The aviation sector in Turkey has been weakened by current events. But despite recent lackluster performance and waning of investor confidence, the seeds of rebound may already be in place.
The wave of terrorist bomb attacks – the attack on Istanbul International Airport on June 28 was the height of it - followed by the failed coup on July 15 have touched Turkey’s economic nerve, particularly the country’s aviation sector. The country, which posted impressive growth rates until a few years ago, today looks like a shadow of its past, with trade declining, foreign investor confidence at an all-time low, and Western tourists and businesspeople unsure about visiting the country.

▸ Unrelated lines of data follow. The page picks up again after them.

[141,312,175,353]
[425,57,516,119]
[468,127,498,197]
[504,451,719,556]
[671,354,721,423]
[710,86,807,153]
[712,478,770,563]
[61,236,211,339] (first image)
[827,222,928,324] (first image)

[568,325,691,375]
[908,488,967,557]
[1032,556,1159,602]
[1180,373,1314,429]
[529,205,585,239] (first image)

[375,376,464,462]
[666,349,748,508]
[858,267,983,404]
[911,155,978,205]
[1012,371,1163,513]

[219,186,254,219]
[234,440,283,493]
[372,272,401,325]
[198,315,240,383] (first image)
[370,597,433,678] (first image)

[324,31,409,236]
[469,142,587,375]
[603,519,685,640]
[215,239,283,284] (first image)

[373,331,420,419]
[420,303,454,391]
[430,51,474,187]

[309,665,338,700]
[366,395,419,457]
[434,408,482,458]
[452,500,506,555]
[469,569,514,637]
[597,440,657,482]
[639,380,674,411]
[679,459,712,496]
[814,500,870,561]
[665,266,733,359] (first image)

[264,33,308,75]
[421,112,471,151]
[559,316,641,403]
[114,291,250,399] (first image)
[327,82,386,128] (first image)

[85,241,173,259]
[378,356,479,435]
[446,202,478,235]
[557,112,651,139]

All these factors have raised questions about the country‘s economy, with some pundits forecasting a steep decline in revenue and a sharp rise in unemployment that could exacerbate the country’s social problems.
Once a popular destination of investors, businesspeople and tourists alike, Turkey is struggling today to save its old image of a thriving economic oasis in the midst of an explosive region marred by terrorism, religious extremism and political instability. Tourist arrivals have declined and, in effect, reduced the number of airline flights to Turkey. With the decline in number of passenger flights, which also transport belly-hold cargo, air-cargo traffic also faces challenges.
Nevertheless, air-traffic, which was temporarily suspended as a result of the coup, is slowly limping back to normalcy. National carrier Turkish Airlines says that full services have been restored. Many foreign airlines, including German Lufthansa and Austrian Airlines, have also resumed flights to Turkey.